Cliff Slater’s Second Opinion


Our teachers are next


Mainland police departments are conducting a raid on Honolulu’s finest. They are offering higher pay, moving expenses, a lower cost of living and lower priced housing.(1) We will lose some of our best officers—and none of the worst.

Of course, we will react slowly to the novel idea that there is a market for police officers as well as butter, wheat and pork bellies. Sooner or later though we will realize that we will have to increase pay to keep good officers for what is unarguably the core role of a government—the security and protection of its citizens.

But while we are still reacting to the loss of fine police officers, mainland school districts will conduct raids on our schools.

The nation is currently two million teachers short(2) and, in addition, schools across the U.S. are upgrading teacher quality.(3) Politicians there have found that providing just enough money to put a warm body in front of the class is no longer tolerable to voters. The qualification bar is being raised for teachers across the U.S. (4)

Therefore, when desperate mainland school districts start recruiting here they will only be seeking our best teachers. There will be little demand for those who are not well qualified.

Massachusetts, can offer $20,000 signing bonuses for the best math and science teachers. Dallas can offer teachers help with down payments on homes in addition to signing bonuses.(5) And, of course, they can all offer a lower cost of living and lower home prices.

Old concepts about teachers are being thrown out as quality becomes the watchword. New York City is importing math teachers from Europe and—hey! here’s a concept—how about Spanish teachers from Spain.(6)

Hawaii is already rated by Education Week as having poor teaching quality.(7) This isn’t surprising; allowing for inflation, we currently pay Hawaii teachers 20% less than we did 20 years ago while total costs per student are 60% more(8)—now figure that one out.

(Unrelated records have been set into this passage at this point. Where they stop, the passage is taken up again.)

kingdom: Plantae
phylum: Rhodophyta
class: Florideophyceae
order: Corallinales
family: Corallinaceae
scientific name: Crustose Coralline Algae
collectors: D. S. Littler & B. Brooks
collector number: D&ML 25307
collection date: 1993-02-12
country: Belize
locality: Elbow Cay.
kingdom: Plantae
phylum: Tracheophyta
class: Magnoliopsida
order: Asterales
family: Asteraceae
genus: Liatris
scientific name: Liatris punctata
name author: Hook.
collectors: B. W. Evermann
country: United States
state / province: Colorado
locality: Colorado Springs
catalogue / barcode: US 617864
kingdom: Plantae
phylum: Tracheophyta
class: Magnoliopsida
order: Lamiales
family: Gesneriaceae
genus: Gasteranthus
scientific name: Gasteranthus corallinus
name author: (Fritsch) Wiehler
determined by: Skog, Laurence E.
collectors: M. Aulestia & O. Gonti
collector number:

Given our limited state budget, and this pending raid on our teachers, we should rethink public education from the ground up. We should raise teacher standards, offer merit pay for the best teachers, offer incentive pay for math and science teachers and offer additional incentive pay to teach in our less desirable schools.

We could pay for it by reducing overhead and unqualified teachers. It may mean larger class sizes and that will necessitate the re-imposition of strict student discipline. But we should reconsider how many motivated students can be taught by highly-qualified well-paid teachers with teachers’ assistants.

If all this sounds improbable to you, then consider this. Imagine that we reduce the student/teacher ratio and the cost of overhead per student, allowing for inflation, to what it was twenty years ago—when our student test scores were higher. Then allow that we give teachers a 20% increase and then spend $100 million annually on scouting, recruiting and incentive payments for teachers. If we did all this, we would have $200 million still to spend of our current education budget.(9) We could even buy textbooks for all students.

But we won’t do anything. As usual, we will sit idly by until our schools are raided and then our elected officials will wring their hands in total shock and surprise. And our schools will have been taken down another notch—by us.


Cliff Slater is a Honolulu businessman who represents the Reason Foundation in Hawaii. His footnoted columns are at:



1.) Soong, James K. Seattle recruiters raiding HPD.

2.) Bradley, Ann. New Teachers Are Hot Commodity. Education Week. September 9, 1998.

3.) Darling-Hammond, Linda and Barnett Berry. Investing in Teaching. Education Week. May 27, 1998.

4.) Archer, Jeff. States Raising Bar for Teachers Despite Pending Shortage. Education Week. March 25, 1998.

5.) White, Kerry A. Mass. Reacts to More Test Data; Teacher Proposal Outlined. Education Week. August 5, 1998.

6.) Bradley, Ann. New Teachers Are Hot Commodity. Education Week. September 9, 1998.

7.) Quality Counts. Education Week/Pew Charitable Trusts. January 1997.

8.) Hawaii Education Statistics. Prepared by the author and available as a spreadsheet on request.

9.) In 1975 we had 176,844 students and 7,711 teachers who had an average salary of $13,949. Our total cost of operations was $232,185,601. Thus, teacher salaries were $107,560,739 leaving "other costs" of $124,624,862 or $704.72 per student, or $2,104 in 1995 dollars.

In 1995 we had 183,795 students and 11,602 teachers with average salaries of $36,516. Had we had the same student/teacher ratio as 1975 we would today have 7,514 teachers. In 1995 we had "other costs" of $3,517 per student which, allowing for inflation, was 67% more than 20 years earlier.

Thus, 7,514 teachers @ $43,819 average salary after a 20% increase equals $329,257,468. Allow "other costs" of 183,795 students times $2,104 which equals $386,704,680. The total is $715,962,148. We currently spend over $1 billion which leaves us around $300 million.

These data are all available in the 1996 State Data Book, tables 3.15 and 14.02, together with table 9.5 of Schmitt’s Historical Statistics of Hawaii.